Studies have consistently shown that families who spend time together have happier and healthier children who do better in school. Family time strengthens the family bond and promotes better communication between family members. When families participate in meaningful activities together, behavioral problems in children decrease.
It is not just the children who benefit from spending time with family; parents benefit as well. Social support from family members helps to reduce overall stress. Parents of newborns are undeniably feeling stress from sleep-deprivation, changes to their normal routine, and additional financial obligations. Knowing family members are there for them emotionally and otherwise can lessen the stress they are feeling.
How can prospective adoptive parents spend more time with their family members? It will not simply happen. Family time has to be scheduled. Family members must be proactive in planning time to be together whether it is Sunday dinner with grandma, an annual family reunion, or a weekly family game night. Failing to plan is planning to fail.
5. Read More. What’s the last book you read? For some folks, this might be a difficult question to answer because it has been so long since they read one. However, if you ask what was the last video game they played or TV show they watched, the response time is likely to be much quicker. Reading more is another typical New Year’s resolution for those in modern society.
While awaiting the placement of a baby, prospective adoptive parents should resolve to dust off their books and brush up on their reading skills. Why? Because as soon as a baby is placed in their arms, they should begin reading to their little bundle of joy. Research establishes that it is never too early to enjoy books with a wee one.
The benefits of reading to a baby are well established. A baby is soothed by the sound of a parent’s voice reading to them; it is an enjoyable one-on-one activity for both baby and parent.
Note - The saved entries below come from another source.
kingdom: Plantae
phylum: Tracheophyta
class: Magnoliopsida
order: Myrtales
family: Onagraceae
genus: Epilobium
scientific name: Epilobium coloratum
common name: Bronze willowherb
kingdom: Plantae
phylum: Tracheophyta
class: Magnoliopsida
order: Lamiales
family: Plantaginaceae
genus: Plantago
And a baby won’t stay a baby forever. Looking ahead, the more words a baby is exposed to, the better prepared he is to start reading on his own. A nightly bedtime story can add lots of words to a parent’s daily count of words spoken to his baby.
In addition, children model the behaviors in which they see their parents engage. If mom reads a book, the child is going to want to read a book. If a parent makes reading to their child a regular routine, the child will grasp that reading can be for fun and not simply a task to accomplish for school.
Reading to your child will also benefit his academic progress. As reported on Parents.com, a study found that babies whose parents spoke to them a lot scored higher on standardized tests when they reached the age of three than parents who were not as verbal. Moreover, children read to as newborns had a larger vocabulary and more advanced mathematical skills than other kids their age.
Reading while awaiting placement can help prospective adoptive parents prepare for the addition to the family they are awaiting. Any number of helpful books are available on parenting in general and parenting an adoptive child specifically. Why not take advantage of the available time to read these resources in advance? There will be less time for reading once 2:00 a.m. feedings and diaper changes are added to the daily schedule.
So, 2020 is here with lots of possibilities and opportunities. For some, the most desired possibility is the adoptive placement of a baby. While awaiting this momentous event, prospective adoptive parents can get ready by making common resolutions which will serve them in the long run as they grow their family. Exercising more, quitting smoking, saving more/spending less, spending more time with family, and reading more will benefit not only the future parent herself, but it will also be advantageous for a new family member’s well-being and growth. Even if a placement is not made, these resolutions make for positive life changes. Resolve to make one of these New Year’s resolutions now!